どちらも受け継がれてきた技術や道具を用いて船を作っています。
墨出し大工
墨出し大工とは、建物の位置や大きさを測り、正確に建てるための作業を行う大工を指します。具体的には、建物の基礎や柱、天井の高さなどを測定し、水平位置や中心位置となる基準線を書き出すのが仕事です。
糸と墨を使って、建物の外周や内部に線を引くため墨出し大工という名前がついています。
今はレーザーの光に沿って線を引く「レーザー墨出し器」という新しい道具も使われています。
関連記事:大工ってどんな職業?なり方や仕事内容などを詳しく解説!
大工の年収は日当で変わる
大工の給料はサラリーマンのように月々の給料が固定されているのではなく、「日当×出勤日数」で計算されることが一般的です。
それぞれの能力や経験に応じた日当に、1か月間働いた勤務日数をかけた金額が毎月給料として支払われます。
日当は大工の実力によって異なりますが、おおよその相場は以下の通りです。
見習い:日当8,000円~10,000円
一人前:日当15,000円~25,000円
経験と技術を磨いていくほど日当は増え続け、ベテランになれば見習いの3倍以上稼げることもあります。
大工が年収1000万を超えるには
大工の平均年収は日本人の平均年収と比べると低い水準です。
そんな大工でも年収1000万円を稼ぐ方法を紹介します。
特殊な資格やスキルを身に付ける
大工になるためには特に資格は必要ありません。しかし、特殊な資格を取得することで希少性が生まれ、年収アップが期待できます。
例えば建築大工をしている人なら建築大工技能士という資格がおすすめです。

_ _ _

» **要件**:
#1 大工の仕事と年収についての文章のうち、「関連記事:大工ってどんな職業?なり方や仕事内容などを詳しく解説!」を含む語句で始まり「日当は大工の実力によって異なりますが、おおよその相場は以下の通りです。」で終わる部分を書き写す。
#2 大工の仕事と年収についての文章によると、見習いの大工の日当の相場はいくらか。
#3 大工の仕事と年収についての文章を、最後の文の後から書き継ぐ。

» **記録情報**:
_ _ _

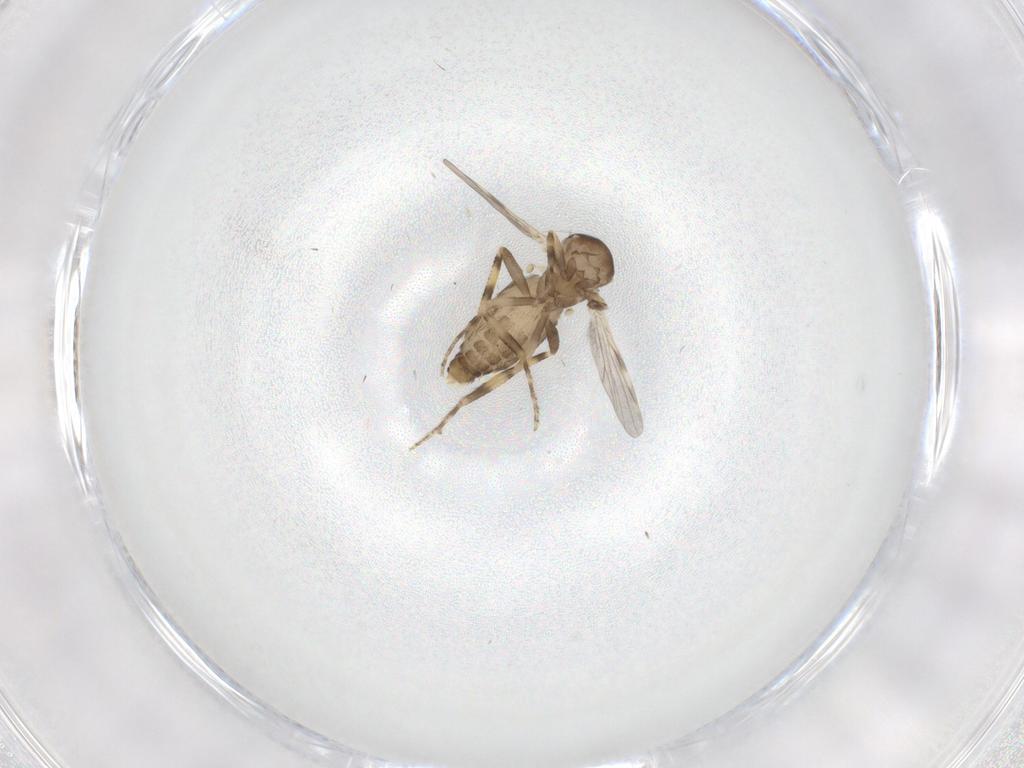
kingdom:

_ _ _

» **記述回答**:
#1
関連記事:大工ってどんな職業?なり方や仕事内容などを詳しく解説!
大工の年収は日当で変わる
大工の給料はサラリーマンのように月々の給料が固定されているのではなく、「日当×出勤日数」で計算されることが一般的です。
それぞれの能力や経験に応じた日当に、1か月間働いた勤務日数をかけた金額が毎月給料として支払われます。
日当は大工の実力によって異なりますが、おおよその相場は以下の通りです。

#2 8,000円~10,000円。

#3
建築大工技能士とは、木造建築の大工工事に必要な技術を証明する資格を指します。1級から3級まであり、1級を取得するには大工として7年の実務経験が必要ですが、持っていると会社や取引先から信頼を得ることができます。
他には、宮大工は特殊なスキルが求められるため、大工の中でも年収が高いと言われています。
寺社仏閣という歴史のある建築物を、木組み工法という釘を使わず木を組み合わせて建てる技法を使っているので、専門的な知識や技術が必要です。
上述した建築大工技能士の資格を取得していれば宮大工に転職しやすいので、高年収を目指したいのであれば取得を目指しましょう。
施工管理への転職
大工から施工管理へ転職する方法があります。施工管理は平均年収が約550万円と、大工よりも200万円近く年収が高いです。
また、福利厚生が充実している企業が多く、労働環境が大工よりも整っているところが多い傾向にあります。
大手であれば年収1000万円稼ぐのも不可能ではありません。
施工管理は大工を管理する立場であるため、大工の経験が活かせる職業です。
独立開業する
実際サラリーマン大工として年収1000万円を稼いでいる人はほとんどいません。1000万円以上稼ぐ大工の多くは独立開業した人です。
独立して仕事の単価を上げる、従業員を採用して仕事の量を増やすなど行えば、年収1000万円以上を稼ぐことも十分に可能です。
独立にはリスクがつきものですが、やればやるほど収入も増えていくので、たくさん稼ぎたい人は独立を検討してはどうでしょうか。
年収に関する現役大工の本音
大工として働いている人が実際年収についてどう思っているのか、いくつかの声をまとめました。
収入は少ないけど、納得はしている
大工見習い時の給料はサラリーマンと比べると、かなり低い傾向がありました。ただし、それに対する不満が少なかったそうです。
まだ技術も何もなく、出勤しても掃除か簡単な作業しかできず、会社に貢献していないため、給料が低くても納得していた方が多くいたようです。
技術が身についていけば給料も上がっていく
初めは給料が低いけども、技術が磨かれれば任される仕事も増え、同時に給料も上がっていったそうです。
最初の3年は給料も低く、我慢が必要だったが4年目から一気に給料が上がり、仕事も楽しくなっていったという声が見受けられました。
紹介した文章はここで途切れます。